## Tasks to carry out
1. From the blog post on worldliness, explain why the writer says the song "Background" feels as though it tells the writer's own story. Use one to three sentences.
2. In the blog post on worldliness, where has the song "Background" been playing on repeat all week?

## Extract

Posted: January 25, 2012 by liftyourvoice1 in Testimonies, Worldliness

(Note: I’m not sure if you see the connection to worldliness or if there is even one. I felt the Holy Spirit leading me to share this, hopefully my thoughts are coherent and that this story accomplishes what it was intended too. Which,  was to bring God Glory!)

The past several weeks we have addressed many interesting and tough concepts here at Lift Your Voice.  This week’s topic is no different.  Worldliness is a very broad topic to discuss. Through the busyness of my week I have been praying and pondering what to write about here on the blog. As I have prayed, one song has come to my mind; and along with that song came thoughts of MY STORY.   So, for my part I will share the song and the story…or as we Christians like to call it my TESTIMONY.

Those who have listened to the show, or if you’ve seen our facebook page, you will know that I am a fan of the Christian rapper Lecrae. Lecrae is a very talented artist, and he is firmly rooted in scripture. One of his best songs and the song that has been running through my head all week is Background.  The song has been on repeat in my itunes, spotify, and my ipod all week. I just cannot get the melody and the message of the song out of my head.  Lecrae’s song speaks to me on so many levels. The language he uses, that of a performer specifically, within the song makes it feel and seem as though he were telling MY STORY.  Before I tell you MY STORY, I want to show you the lyrics of this song and perhaps you will understand MY STORY and how it fits into this discussion on worldliness.

(Saved data entries)
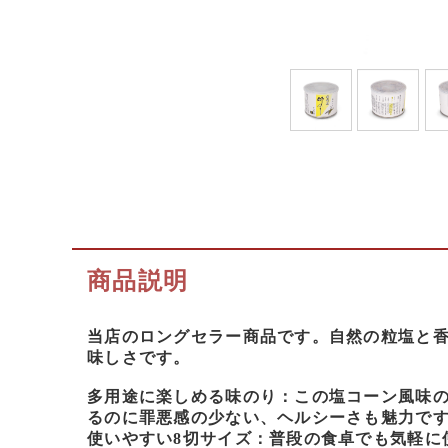
商品説明
当店のロングセラー商品です。自然の粒塩と
味しさです。
多用途に楽しめる味のり：この塩コーン風味
るのに罪悪感の少ない、ヘルシーさも魅力で
使いやすい8切サイズ：普段の食卓でも気軽に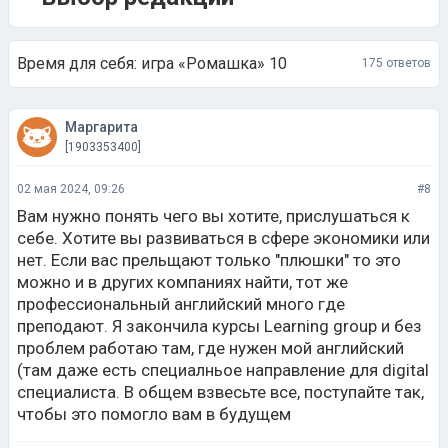
Время для себя: игра «Ромашка» 10
175 ответов
Маргарита
[1903353400]
02 мая 2024, 09:26
#8
Вам нужно понять чего вы хотите, прислушаться к
себе. Хотите вы развиваться в сфере экономики или
нет. Если вас прельщают только "плюшки" то это
можно и в других компаниях найти, тот же
профессиональный английский много где
преподают. Я закончила курсы Learning group и без
проблем работаю там, где нужен мой английский
(там даже есть специалньое направление для digital
специалиста. В общем взвесьте все, поступайте так,
чтобы это помогло вам в будущем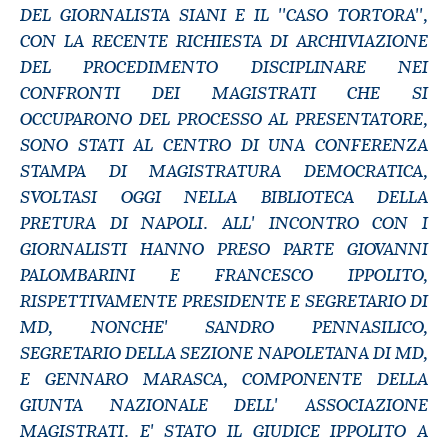
DEL GIORNALISTA SIANI E IL ''CASO TORTORA'',
CON LA RECENTE RICHIESTA DI ARCHIVIAZIONE
DEL PROCEDIMENTO DISCIPLINARE NEI
CONFRONTI DEI MAGISTRATI CHE SI
OCCUPARONO DEL PROCESSO AL PRESENTATORE,
SONO STATI AL CENTRO DI UNA CONFERENZA
STAMPA DI MAGISTRATURA DEMOCRATICA,
SVOLTASI OGGI NELLA BIBLIOTECA DELLA
PRETURA DI NAPOLI. ALL' INCONTRO CON I
GIORNALISTI HANNO PRESO PARTE GIOVANNI
PALOMBARINI E FRANCESCO IPPOLITO,
RISPETTIVAMENTE PRESIDENTE E SEGRETARIO DI
MD, NONCHE' SANDRO PENNASILICO,
SEGRETARIO DELLA SEZIONE NAPOLETANA DI MD,
E GENNARO MARASCA, COMPONENTE DELLA
GIUNTA NAZIONALE DELL' ASSOCIAZIONE
MAGISTRATI. E' STATO IL GIUDICE IPPOLITO A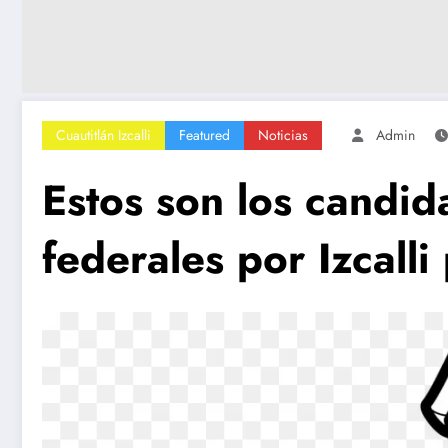
Cuautitlán Izcalli
Featured
Noticias
Admin
Estos son los candid
federales por Izcall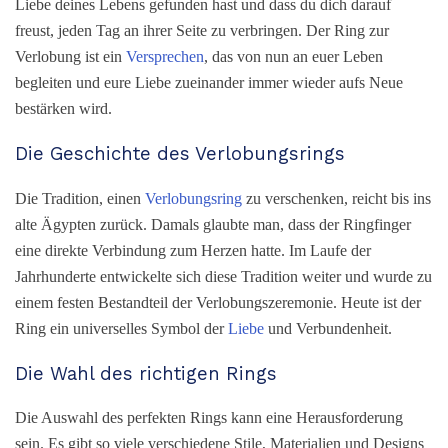
Liebe deines Lebens gefunden hast und dass du dich darauf
freust, jeden Tag an ihrer Seite zu verbringen. Der Ring zur
Verlobung ist ein
Versprechen
, das von nun an euer Leben
begleiten und eure Liebe zueinander immer wieder aufs Neue
bestärken wird.
Die Geschichte des Verlobungsrings
Die Tradition, einen
Verlobungsring
zu verschenken, reicht bis ins
alte Ägypten zurück. Damals glaubte man, dass der Ringfinger
eine direkte Verbindung zum Herzen hatte. Im Laufe der
Jahrhunderte entwickelte sich diese Tradition weiter und wurde zu
einem festen Bestandteil der Verlobungszeremonie. Heute ist der
Ring ein universelles Symbol der
Liebe
und Verbundenheit.
Die Wahl des richtigen Rings
Die Auswahl des perfekten Rings kann eine Herausforderung
sein. Es gibt so viele verschiedene Stile, Materialien und Designs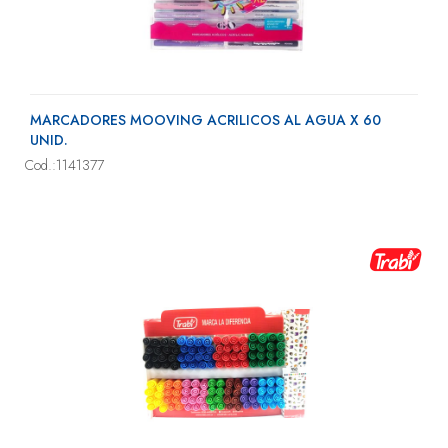
MARCADORES MOOVING ACRILICOS AL AGUA X 60
UNID.
Cod.:1141377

## Answers
1. The writer says Lecrae uses the language of a performer within the song. That language makes it feel and seem as though he were telling the writer's story.

2. In the writer's itunes, spotify, and ipod.